I think the team is making progress, but the crucial period is coming where they need to find the process in which they’ll be creating results. Once model parameters are identified that are suitable for the input data, a repeatable process should be established that can be easily run within the project source code to identify anomalies in the EEG data.
Team Member Reports
I have worked and pushed codes to concatenate data to single csv files, find min and max values in multiple files combined and generate all the statistical parameters for a given patient. I have also looked into the working of EEG and am currently working on using pyeeg library. I have also posted the research papers i referred to on campfire and created two blog posts regarding this project.
I made a small update to the data processing pipeline to include a few statistical features found useful in the literature (MAD, IQR) as well as a column for class label and accurate per-sample timestamps. I added a few simple scripts to aggregate data together into single csvs for easier processing. I looked into continuous wavelet decomposition with online matching pursuit at Doug’s suggestion and implemented a simple version in Python, but haven’t had time to try converting it into a proper NuPIC encoder.
I introduced alternate CSV concatenation, it allows to work with tar file. Going to take close pyeeg lib to overview how we can feed data to it. Also having plans to bring FFT from nupic audio example.
I wrote an initial mat to csv conversion utility, made an initial graphing tool to examine the data (I’ll upload the newest copy today once I’ve finished cleaning it up, it makes a completely unnecessary 3d graph of all the electrodes plotted next to each other).
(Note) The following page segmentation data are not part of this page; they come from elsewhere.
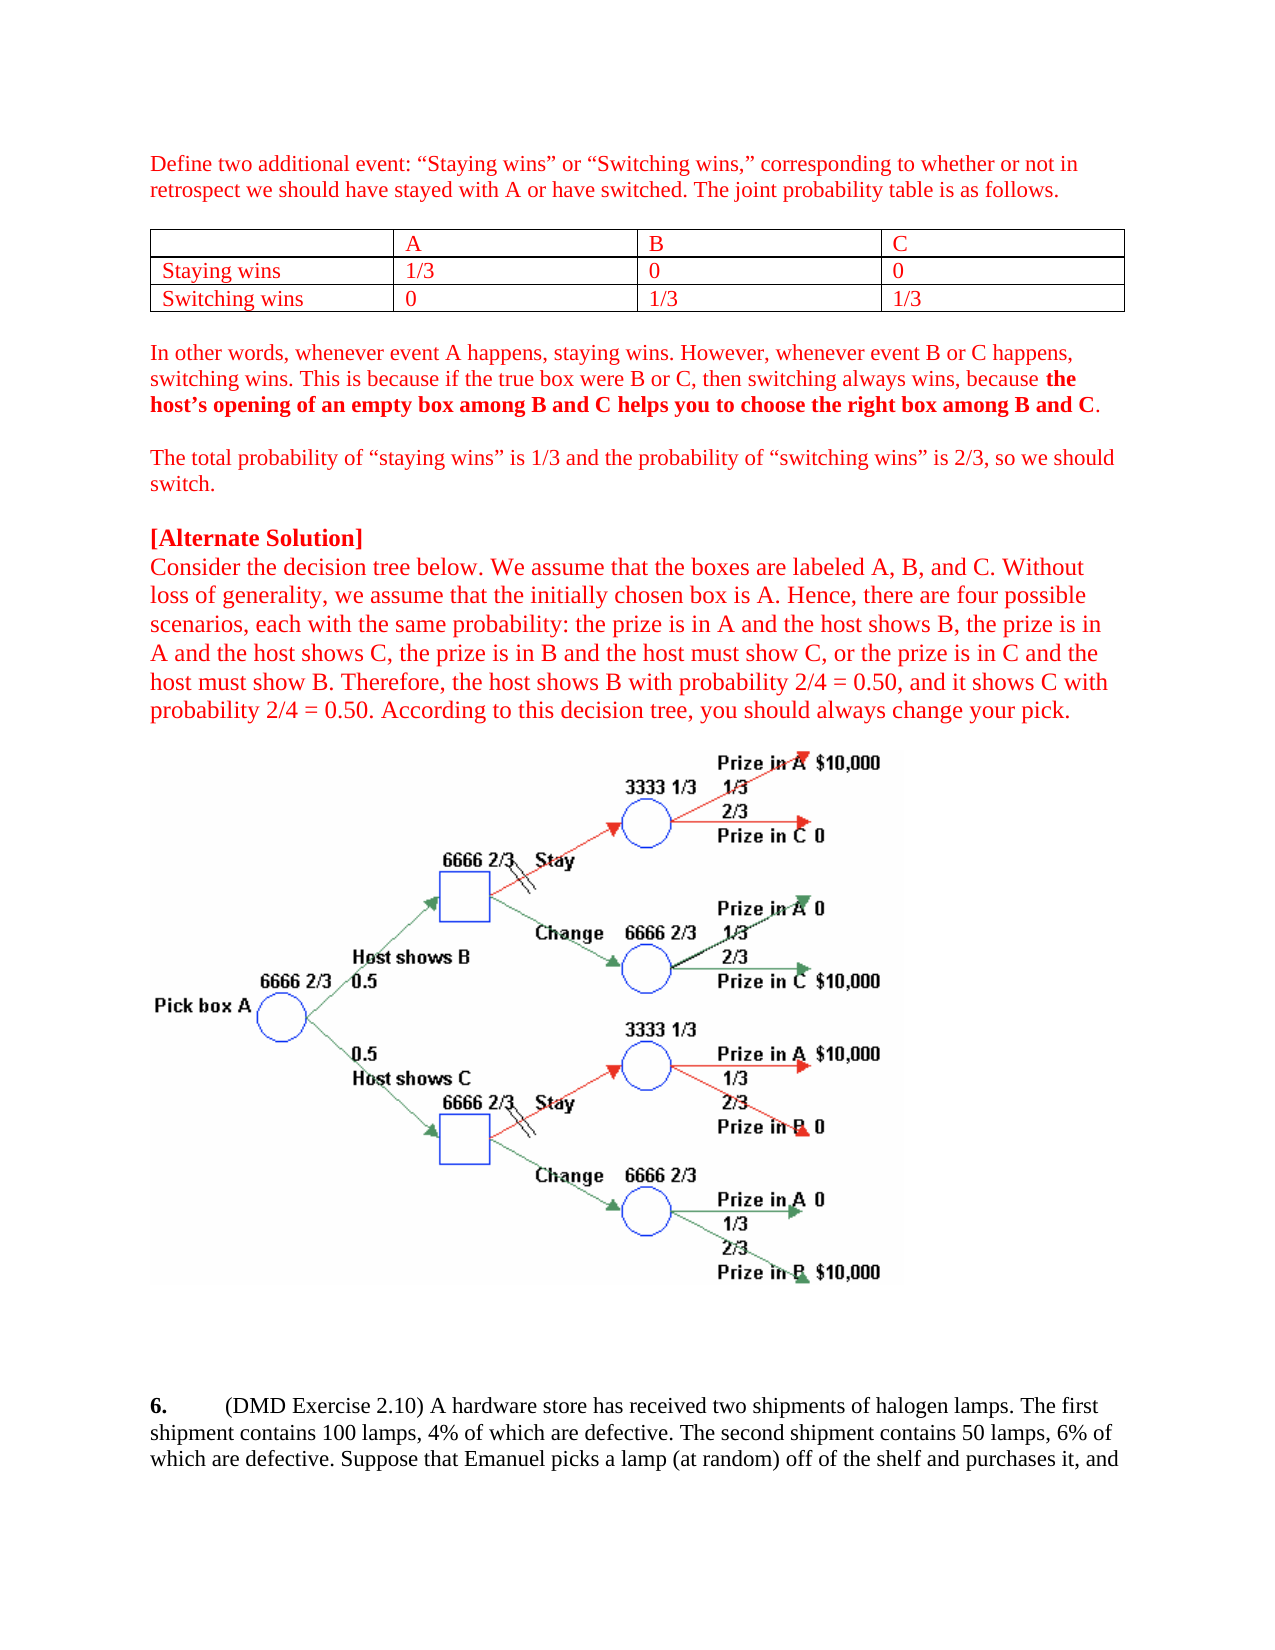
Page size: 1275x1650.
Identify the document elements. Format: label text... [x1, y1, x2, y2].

table_header A [394, 230, 637, 256]
text [Alternate Solution] [150, 523, 1125, 552]
table_cell 0 [394, 285, 637, 311]
list Define two additional event: “Staying wins” or “Switching wins,” corresponding to whether or not in retrospect we should have stayed with A or have switched. The joint probability table is as follows. [150, 150, 1125, 203]
table_cell 1/3 [394, 258, 637, 284]
table_cell 1/3 [882, 285, 1124, 311]
picture [150, 750, 904, 1285]
table_cell 0 [638, 258, 881, 284]
text Consider the decision tree below. We assume that the boxes are labeled A, B, and C. Without loss of generality, we assume that the initially chosen box is A. Hence, there are four possible scenarios, each with the same probability: the prize is in A and the host shows B, the prize is in A and the host shows C, the prize is in B and the host must show C, or the prize is in C and the host must show B. Therefore, the host shows B with probability 2/4 = 0.50, and it shows C with probability 2/4 = 0.50. According to this decision tree, you should always change your pick. [150, 552, 1125, 724]
table_header B [638, 230, 881, 256]
list In other words, whenever event A happens, staying wins. However, whenever event B or C happens, switching wins. This is because if the true box were B or C, then switching always wins, because the host’s opening of an empty box among B and C helps you to choose the right box among B and C. [150, 339, 1125, 418]
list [150, 1392, 1125, 1471]
table_header [151, 230, 393, 256]
list The total probability of “staying wins” is 1/3 and the probability of “switching wins” is 2/3, so we should switch. [150, 444, 1125, 497]
table_cell 1/3 [638, 285, 881, 311]
table_cell Switching wins [151, 285, 393, 311]
table_cell Staying wins [151, 258, 393, 284]
table_header C [882, 230, 1124, 256]
table_cell 0 [882, 258, 1124, 284]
The last week I’ve attempted various swarm and run_models on each of the columns in the csv (a random sampling of electrodes, Mean Absolute Difference and interquartile Difference. So far nupic hasn’t been accurate in it’s predictions for any of the columns. I wasn’t expecting much accuracy, but i wanted to copy the hotgym’s swarm/run over and have it ready to work on the matlab datasets for when we do have a better set of analytics to input into nupic. I’ve also played a bit with the fft examples (mainly making graphs and extracting the data with numpy). I’m hoping to have a swarm and model based on it by the end of the week. As my skillset is more programming oriented (I took a few college biology classes about 15 years ago), I’m mainly not trying to analyze the eeg data (much). I’m afraid that by the time I’m up to speed on current analysis techniques that area, this project will have been long done.
My code really needs to be cleaned up (thus my not checking it in yet), and I’m hoping to have that chore done by our next gathering. I’ll be adding a nupic dir (with the swarm.py, associated swarrm files, and run.py with a “decent” model params file that should be easily modifiable for whatever needs to be graphed), and cleaning up the dataExaminer.py and probably something for fft analysis. If anyone is interested in any of the above, take a look at my github:
I have researched EEG feature extraction literature and examples to determine methods / algorithms that would be a good fit for NuPic encoding. Simple FFT would be a good starting point because we have some code already, but FFT is problematic as we would have to choose our frequencies of interest. Wavelet compression with Matching Pursuit would be better as it identifies the frequencies that contribute most to a signal. Team members have found several libraries that do this and could be integrated into our tool chain. Another feature extraction method was found that has potential but needs a closer look - the Fractal Dimension value. The pyeeg library has a couple of different implementations of Fractal Dimension as well as several other feature extraction methods popular in the EEG literature. References to some of these papers have been posted.